I admire your loyalty to Don. I imagine you served with him in the good old days when there were none of the current problems in the APD?

Scattershot editorial
Scattershot editorial
1 month ago

How is city management and council terrible if they got rid of a personally and professionally disastrous Chief Wilson, brought in Oates for a quick stint because he ran the department for years prior, and then brought in a nationally revered law enforcement expert to be interim and maybe a permanent chief? This editorial, Dave, is more scattershot in its approach than the people you criticize. It’s just another increasingly desperate attempt of yours to shore up Chief Wilson whose career flamed out in spectacular, avoidable fashion.
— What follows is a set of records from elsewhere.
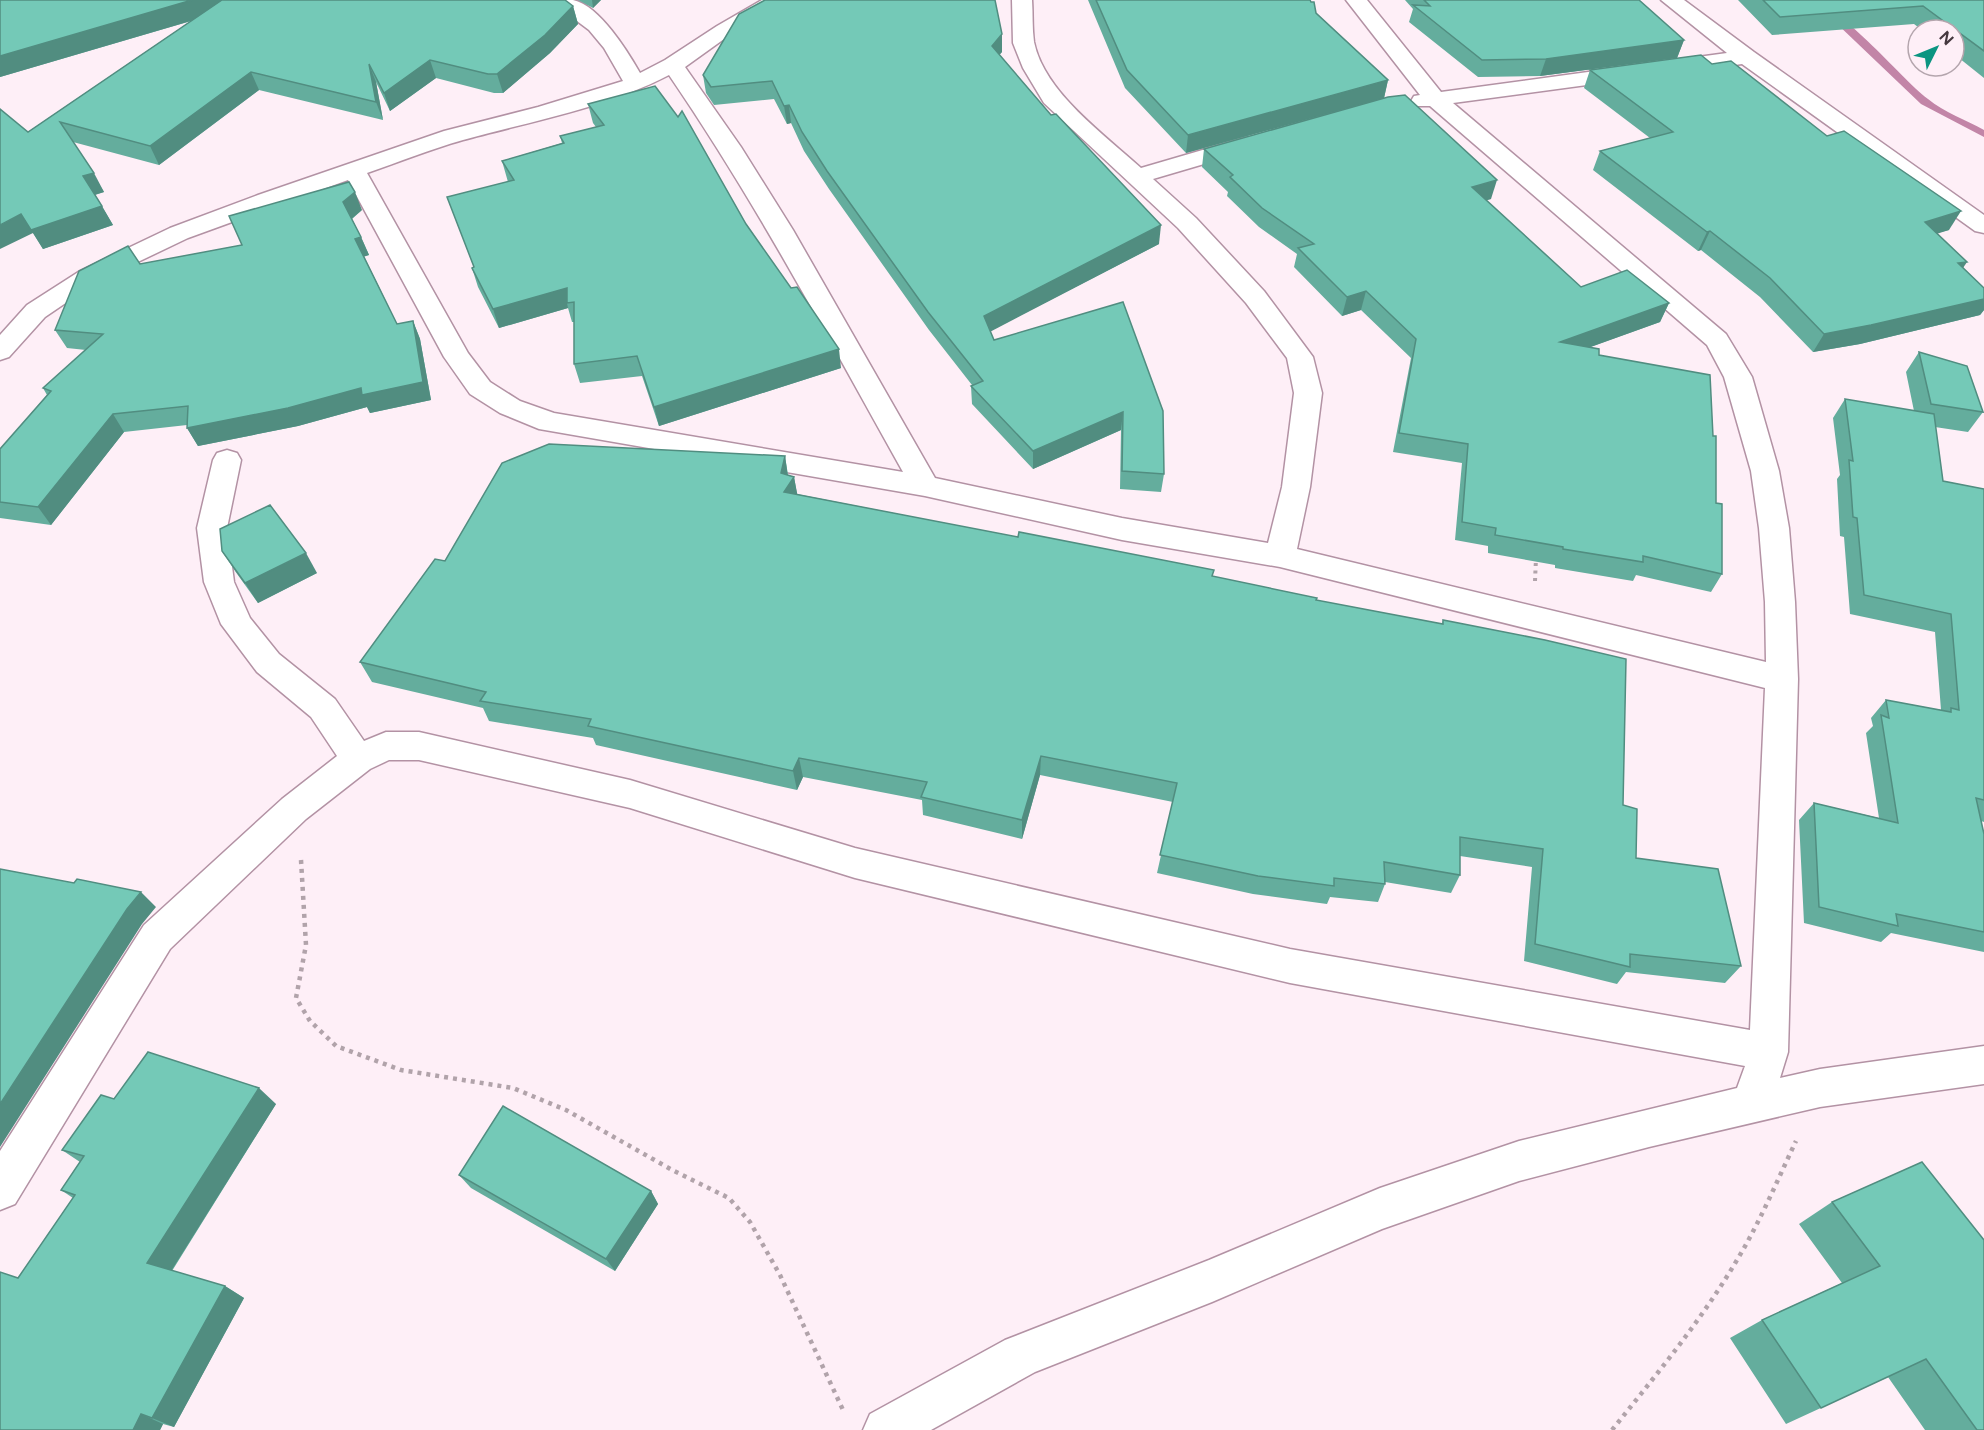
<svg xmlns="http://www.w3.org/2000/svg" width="1984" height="1430" font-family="Figtree,sans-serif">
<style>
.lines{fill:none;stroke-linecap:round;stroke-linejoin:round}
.stream{fill:#c285a7;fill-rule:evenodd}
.street-casing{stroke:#b392a4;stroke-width:3}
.path-far1{stroke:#b1a3aa;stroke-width:4;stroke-dasharray:3 4.5;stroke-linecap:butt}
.path{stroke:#b1a3aa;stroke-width:4.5;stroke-dasharray:4 5;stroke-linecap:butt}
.street{fill:#fff;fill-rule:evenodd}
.wall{fill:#64ad9d}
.shaded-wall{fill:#518d80}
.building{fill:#74c9b7;stroke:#518d80;stroke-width:1.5}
</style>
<rect width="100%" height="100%" fill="#feeff7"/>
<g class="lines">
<path class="stream" d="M1804,0c34,0 95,77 124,99 16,13 38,21 56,31v7l-63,-33 -87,-83z"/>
<g class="street-casing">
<path id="street" d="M549,0c7,0 17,0 24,0 26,5 55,52 67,73l25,-13 52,-34 45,-26h25l-3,4 -53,30 -46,33 56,80 52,83 142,248 187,40 146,25 14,-56 12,-94 -7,-35 -41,-55 -68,-75 -134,-125 -21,-35 -10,-25 -1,-43h20c1,14 0,28 2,42 10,50 71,93 107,126l106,-31 8,2 3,5 -3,5 -102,30 43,39 68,73 49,66 9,36 -12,94 -13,62 469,113 -1,-60 -6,-74 -8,-57 -27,-94 -17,-32 -277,-239h-16l-3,-5 3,-5 6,-1 -74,-95h21l74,92 286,-39 -66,-53h23l70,52 230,163v18l-9,-2 -233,-167 -289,39 273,231 26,43 27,94 10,57 6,74 3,77 -10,373 -8,26 40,-9 164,-23v38l-164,23 -171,40 -130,34 -137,48 -170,73 -177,70 -104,58h-68l7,-16 135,-74 204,-80 171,-72 139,-47 218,-53 8,-22 -455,-83 -435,-105 -225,-70 -211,-48h-30l-19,9 -64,50 -136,130 -155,255 -15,6v-59l144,-226 138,-126 55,-43 -26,-39 -54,-45 -36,-48 -17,-42 -7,-54 16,-68 4,-7 10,-3 10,3 4,7 -14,68 7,54 16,36 29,36 56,45 29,42 22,-9h33l211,48 225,68 435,101 460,81 15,-342 -485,-121 -158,-27 -197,-44 -386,-67 -39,-16 -30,-19 -26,-37 -96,-177 -160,58 -90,43 -53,36 -36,40 -9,3v-25l27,-30 53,-34 90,-43 88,-33 186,-64 94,-24 85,-26 -19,-33 -15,-18zM669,75c87,127 159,263 234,397l-349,-59 -34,-12 -30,-19 -22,-29 -101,-180c32,-11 64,-24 96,-33 69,-19 143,-32 206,-65z"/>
</g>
<polyline class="path-far1" points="1535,581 1536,558"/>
<g class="path">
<polyline points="301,860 306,945 296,998 310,1021 336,1046 401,1070 513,1088 566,1110 674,1171 729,1198 750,1222 780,1275 843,1410"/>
<path d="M1612,1430c44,-55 89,-109 125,-170 23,-38 40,-79 59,-119"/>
</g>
<use href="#street" class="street"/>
</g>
<g class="wall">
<polygon points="0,0 573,6 578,24 550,53 503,93 494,93 436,78 390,111 376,82 383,120 259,90 159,165 73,142 104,192 95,195 113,225 43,249 33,233 28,132 191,21 0,77"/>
<polygon points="578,0 601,0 593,8"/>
<polygon points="1088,0 1310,0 1316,13 1388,80 1384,98 1491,199 1486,200 1581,287 1669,303 1660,322 1590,347 1599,355 1716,503 1722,574 1711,592 1636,575 1633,581 1555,568 1555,565 1488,553 1488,546 1455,540 1462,463 1393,452 1411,358 1361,310 1342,316 1294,267 1297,254 1259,227 1227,196 1228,192 1202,167 1204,149 1323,115 1186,153 1125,88"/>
<polygon points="1405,0 1639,0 1684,40 1677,58 1540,76 1478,77 1409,22 1413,9"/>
<polygon points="1738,0 1984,0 1984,78 1954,54 1954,30 1922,30 1914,24 1772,35"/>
<polygon points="1002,52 999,55 1159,244 990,331 994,340 1123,302 1164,474 1161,492 1120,489 1121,430 1033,469 972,404 971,386 972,385 929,330 829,189 804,151 791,123 787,124 774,99 714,105 706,93 703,75"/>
<polygon points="1712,64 1949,230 1937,233 1963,268 1984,288 1984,310 1980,315 1860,344 1813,352 1760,297 1701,250 1698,251 1593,170 1600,151 1650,138 1584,88 1590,70"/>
<polygon points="588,104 746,224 841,368 659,426 642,376 580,383 574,364 574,322 572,322 568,308 499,328 478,287 472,268 474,267 447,197 508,182 502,161 562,143 560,136 596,127 593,123"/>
<polygon points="362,210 352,219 361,237 369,255 364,256 397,324 413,321 420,339 431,400 370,413 367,407 298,426 198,446 187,428 187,425 124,432 51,525 0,518 0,449 47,395 43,388 86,350 67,348 55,330 140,264 242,245"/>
<polygon points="1919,352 1983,412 1968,432 1935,427 1943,481 1984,489 1984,822 1981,821 1984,834 1984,952 1891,933 1881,942 1804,923 1799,820 1814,803 1879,818 1866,733 1873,726 1871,718 1886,700 1941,710 1935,632 1850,614 1844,537 1840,536 1837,479 1840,475 1833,418 1845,399 1914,411 1906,372"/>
<polygon points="785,456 788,475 794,477 797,494 1212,576 1316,600 1442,624 1443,620 1623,805 1636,858 1741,966 1725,983 1626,972 1617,984 1524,961 1532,867 1460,856 1460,875 1451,893 1385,882 1385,884 1378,902 1330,897 1327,904 1253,894 1157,873 1173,802 1040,775 1022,839 923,815 922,800 803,777 797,790 596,745 593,738 489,721 483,708 372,682 360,662 445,561"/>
<polygon points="222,551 317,573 258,603 235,571"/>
<polygon points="114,1099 276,1104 172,1271 225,1286 244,1298 174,1427 163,1424 160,1430 0,1430 18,1278 73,1198 61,1190 80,1162 62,1150"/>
<polygon points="1922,1162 1984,1430 1925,1430 1888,1377 1786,1424 1730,1338 1762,1320 1842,1283 1799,1224 1832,1202"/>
<polygon points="459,1175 651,1191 658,1204 615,1271 471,1188"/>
</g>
<g class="shaded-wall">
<polygon points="192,0 251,0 252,3 0,77 0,56"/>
<polygon points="592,0 601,0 593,8"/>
<polygon points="573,6 578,24 550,53 503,93 497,74"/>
<polygon points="1002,34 1002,52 992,63 992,46"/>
<polygon points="1684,40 1677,58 1540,76 1546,59"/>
<polygon points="430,60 436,78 390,111 384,93"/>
<polygon points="369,64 376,82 383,120 376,102"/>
<polygon points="251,72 259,90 159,165 150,146"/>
<polygon points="1388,80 1384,98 1186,153 1188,135"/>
<polygon points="789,105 791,123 787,124 784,106"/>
<polygon points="94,173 104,192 94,195 83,176"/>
<polygon points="1497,180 1491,199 1467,206 1472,187"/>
<polygon points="355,192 362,210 350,220 343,202"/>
<polygon points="102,206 113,225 43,249 33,233 0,249 0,225 21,214"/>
<polygon points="1961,211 1949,230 1914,241 1925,222"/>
<polygon points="1161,225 1159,244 984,335 984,316"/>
<polygon points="1710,231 1701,250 1698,251 1707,232"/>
<polygon points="361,237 369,255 363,257 355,239"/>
<polygon points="1967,262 1955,280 1958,263"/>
<polygon points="567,288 567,303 568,308 499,328 493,309"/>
<polygon points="1366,291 1361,310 1342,316 1347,297"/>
<polygon points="1984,299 1984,310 1980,315 1860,344 1813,352 1824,334"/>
<polygon points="1669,303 1660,322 1552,361 1560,342"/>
<polygon points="413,321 420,339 431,400 370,413 367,407 298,426 198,446 187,428 361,388"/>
<polygon points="839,349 841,368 659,426 654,407"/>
<polygon points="1123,412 1121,430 1033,469 1033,451"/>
<polygon points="113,414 124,432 51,525 38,507"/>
<polygon points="785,456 788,477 794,477 798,498 784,494 781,473"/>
<polygon points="306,553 317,573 258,603 245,583"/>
<polygon points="1041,756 1040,775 1022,839 1022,820"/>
<polygon points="799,758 803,777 797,790 793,771"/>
<polygon points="141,892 156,907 142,924 0,1147 0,1104 127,909"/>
<polygon points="259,1088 276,1104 168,1276 147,1263"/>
<polygon points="651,1191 658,1204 615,1271 606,1259"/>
<polygon points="225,1286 244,1298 174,1427 152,1418"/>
<polygon points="141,1414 163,1424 160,1430 133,1430"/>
</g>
<g class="building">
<polygon points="0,0 192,0 0,56"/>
<polygon points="222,0 565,0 573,6 545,35 497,74 488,74 430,60 384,93 369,64 376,102 251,72 150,146 60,122 94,173 83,176 102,206 31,230 21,214 0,225 0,109 28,132"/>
<polygon points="765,0 995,0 1002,34 992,46 1051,115 1056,114 1161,225 984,316 994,340 1123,302 1163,411 1164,474 1122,471 1123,412 1033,451 971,386 983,381 928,312 827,171 802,132 789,105 784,106 772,81 711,87 703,75 739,14"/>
<polygon points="1096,0 1310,0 1311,2 1314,2 1316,13 1388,80 1188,135 1127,70"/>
<polygon points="1424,0 1639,0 1684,40 1546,59 1482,60 1413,5 1430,6"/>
<polygon points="1763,0 1984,0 1984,51 1923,6 1780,17"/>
<polygon points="1701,55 1712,64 1731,61 1827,136 1844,131 1961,211 1925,222 1967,262 1958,263 1984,288 1984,299 1871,325 1824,334 1770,278 1710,231 1707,232 1600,151 1673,132 1590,70"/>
<polygon points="655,86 678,117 682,111 746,224 791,288 797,287 839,349 654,407 637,356 574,364 574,302 567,303 567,288 493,309 472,268 474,267 447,197 514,180 502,161 564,143 560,136 604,125 588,104"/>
<polygon points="1405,95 1497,180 1472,187 1581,287 1627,270 1669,303 1560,342 1599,349 1599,355 1710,375 1713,436 1716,436 1716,503 1722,504 1722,574 1643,556 1643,562 1563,549 1563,547 1495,535 1496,528 1462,522 1468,444 1399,433 1416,339 1366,291 1347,297 1298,248 1314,244 1262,208 1230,177 1233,175 1204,149 1388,97"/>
<polygon points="349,182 355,192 343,202 361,237 355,239 397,324 413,321 423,382 362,395 361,388 288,408 187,428 188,406 113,414 38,507 0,502 0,449 51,391 43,388 103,334 55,330 79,271 128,246 140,264 242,245 229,216"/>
<polygon points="1919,352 1967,366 1983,412 1931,404"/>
<polygon points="1845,399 1934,414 1943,481 1984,489 1984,800 1976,798 1984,834 1984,932 1896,914 1898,926 1819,907 1814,803 1898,823 1881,715 1889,718 1886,700 1951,712 1951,708 1959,710 1951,614 1864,595 1857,518 1853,517 1849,460 1853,461"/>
<polygon points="549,444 785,456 781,473 794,477 784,492 1018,537 1019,532 1214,570 1212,576 1317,598 1316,600 1443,624 1443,620 1545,640 1626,659 1623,805 1637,809 1636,858 1718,869 1741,966 1630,954 1630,967 1535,944 1543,849 1460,837 1460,875 1384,862 1385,884 1334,878 1334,886 1258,876 1160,855 1177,783 1041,756 1022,820 921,797 927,782 799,758 793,771 588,726 591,719 480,701 486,692 360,662 435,559 445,561 502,463"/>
<polygon points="270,505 306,553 245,583 222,551 220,529"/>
<polygon points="0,869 74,883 77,879 141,892 127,909 0,1104"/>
<polygon points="148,1052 259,1088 147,1263 225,1286 152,1418 141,1414 133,1430 0,1430 0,1272 18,1278 75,1195 61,1190 84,1156 62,1150 101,1095 114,1099"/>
<polygon points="503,1106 651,1191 606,1259 459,1175"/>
<polygon points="1922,1162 1984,1240 1984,1430 1977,1430 1926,1359 1821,1408 1762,1320 1880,1266 1832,1202"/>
</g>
<g transform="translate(1936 48) rotate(47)"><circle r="28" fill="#feeff7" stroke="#b4a5ad" stroke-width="1.5"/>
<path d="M0-4.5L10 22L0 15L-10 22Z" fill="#0b9581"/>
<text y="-9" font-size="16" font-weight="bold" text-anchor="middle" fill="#45373e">N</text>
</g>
</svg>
Be somewhere in the middle like the vast majority of the community you claim to serve fairly. But this rag of a publication is clearly incapable of that.

HSto
HSto
1 month ago

You are correct on Wilson. Those attempting to defend her have zero idea of her actual competence. Time will tell on this new guy, everyone should hope he succeeds.

Michael L Moore
Michael L Moore
1 month ago

I was in Houston when Acevedo was chief. He’s a change agent! Departments and cities may not enjoy his approach, but I found his brand of leadership refreshing as a citizen. I’m pretty sure he upended some long-held processes and responses. He was outspoken about military-style weapons and he seemed to be very transparent to the point that he made some in the city uncomfortable. Discomfort is a necessary part of the change process, and Aurora PD needs to change and confront resistance to change.

Johnny On It
Johnny On It
30 days ago

Who would want to work in Aurora policing with haters like Coombs and Marcano on the city council?